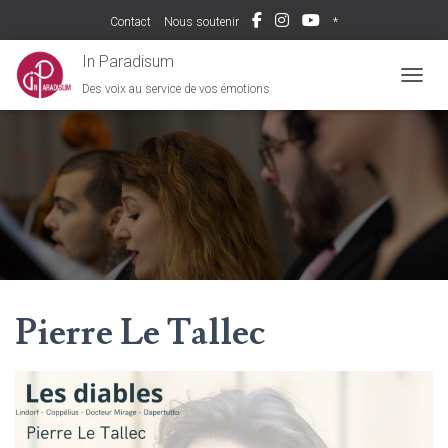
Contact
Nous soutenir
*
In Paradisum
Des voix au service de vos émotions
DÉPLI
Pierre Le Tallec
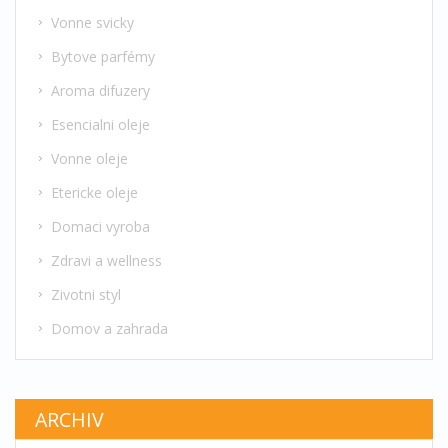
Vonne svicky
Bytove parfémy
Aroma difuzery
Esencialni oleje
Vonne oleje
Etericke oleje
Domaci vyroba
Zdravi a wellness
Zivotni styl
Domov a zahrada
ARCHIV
--
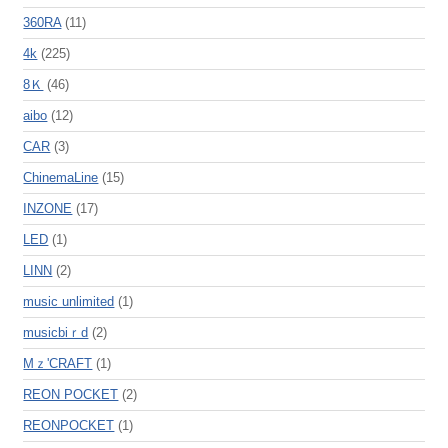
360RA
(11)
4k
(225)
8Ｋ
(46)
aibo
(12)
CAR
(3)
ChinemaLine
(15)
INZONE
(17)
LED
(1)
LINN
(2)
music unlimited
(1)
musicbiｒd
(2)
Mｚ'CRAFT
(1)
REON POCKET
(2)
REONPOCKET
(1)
--
Exercise - The answer must be every line from the entries above that holds the string "oleje".

Response below -
Esencialni oleje
Vonne oleje
Etericke oleje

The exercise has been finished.